## DIRECTIONS
(1) In the paper on the quad-trapezoidal-leg orthoplanar spring, restate the paragraph beginning "To validate the potentials" as a concise bulleted list that keeps its main facts.
(2) Resume the paper on the quad-trapezoidal-leg orthoplanar spring, carrying on directly from the last sentence of its introduction.
(SUPPLIED TEXT begins)
Quad-Trapezoidal-Leg Orthoplanar Spring with Piezoelectric Plate for Enhancing the Performances of Vibration Energy Harvester

Abstract

To validate the potentials of unequal-length section-varied geometry in developing a orthoplanar spring-based piezoelectric vibration energy harvester (PVEH), a modified spring with quad-trapezoidal-leg configuration is designed, analyzed, and fabricated. A basic quad-trapezoidal-leg orthoplanar spring (QTOPS) is theoretically analyzed, and the structural effective stress and eigenfrequency are formulated to determine the main dimension parameters. Then, an improved QTOPS with additional intermediations is constructed and simulated. Porotypes with different leg geometries and mass configurations are fabricated and tested. The results of QTOPS and a conventional rectangular-shaped spring are compared. It is verified that the proposed approach provides the structure with an enlarged effective stress and lower resonant frequency, which makes it more suitable to construct a high-performance PVEH than the orthoplanar spring with equal-length or rectangular legs.

1. Introduction

Due to the extensive existence of mechanical vibration in ambient environment, the vibration energy harvester (VEH) has been regarded as an important alternative for powering the long-service electronic systems [1,2]. However, the ambient vibration usually features low frequency, varied direction, and weak amplitude, which is a great handicap for harvesting the energy efficiently [3]. Although several energy-harvesting technologies have been utilized, developing a high-performance VEH still faces challenges and attracts great research attention [4].
(SUPPLIED TEXT ends)
(DATASET EXTRACT begins)
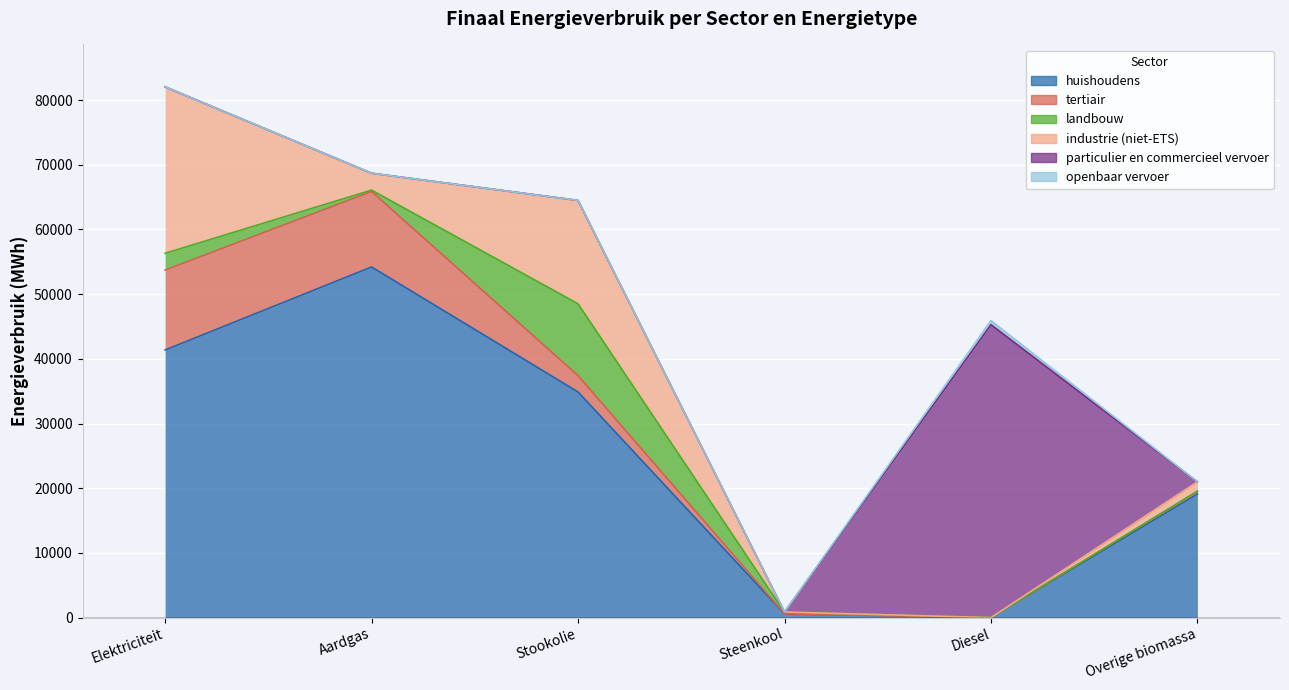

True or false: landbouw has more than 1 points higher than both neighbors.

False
(DATASET EXTRACT ends)
(DATASET EXTRACT begins)
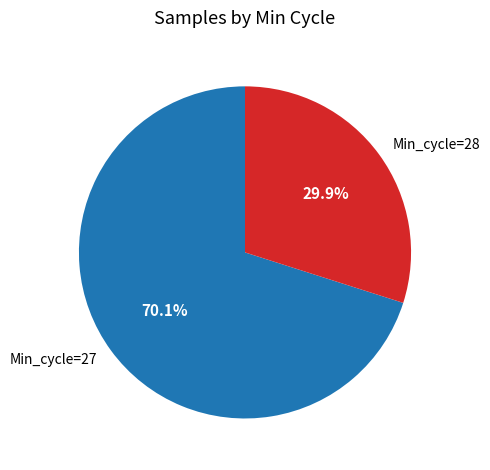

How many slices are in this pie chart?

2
(DATASET EXTRACT ends)
## RESPONSES
(1)
- A modified orthoplanar spring with a quad-trapezoidal-leg configuration was designed, analyzed, and fabricated to test the potential of unequal-length, section-varied geometry for a piezoelectric vibration energy harvester (PVEH).
- A basic quad-trapezoidal-leg orthoplanar spring (QTOPS) was analyzed theoretically. Its effective stress and eigenfrequency were formulated to determine the main dimension parameters.
- An improved QTOPS with additional intermediations was constructed and simulated.
- Versions with different leg geometries and mass configurations were fabricated, tested, and compared with a conventional rectangular-shaped spring.
- The approach yields a larger effective stress and a lower resonant frequency. This makes it better suited to a high-performance PVEH than orthoplanar springs with equal-length or rectangular legs.

(2)
In particular, research studies regarding the PVEH are actively being conducted, which are targeted at lowing the resonant frequency, broadening the efficient bandwidth, and sensing the weak vibrations. Many excellent solutions have been executed, including multi-mode structure, nonlinearity, frequency up-conversion, etc. [3,5]. The multi-mode approach renders close resonant peaks to PVEH and makes the device advantageous for harvesting the energy in a random environmental vibration [6,7]. The multiple-element array can adapt different target vibrations by combining several basic harvesting units, but the device size is also greatly increased. Then, a multi-mode scheme can also be achieved by using additional masses, by which the structural DOF is increased and peaks close to each other can be realized [8,9,10]. The nonlinear approach, usually realized by structural nonlinearity and magnetic coupling, works well in broadening the device bandwidth [11,12]. The proposed devices can be monostable, bistable, and tristable, and they are often modeled by the Duffing equation [13,14,15,16]. Frequency up-conversion, either in through contact or in a contactless manner, can transmit the low-frequency vibration to the harvesting beam and stimulate it to vibrate at its resonant point, which benefits the device in the operating bandwidth and harvesting efficiency [17,18,19].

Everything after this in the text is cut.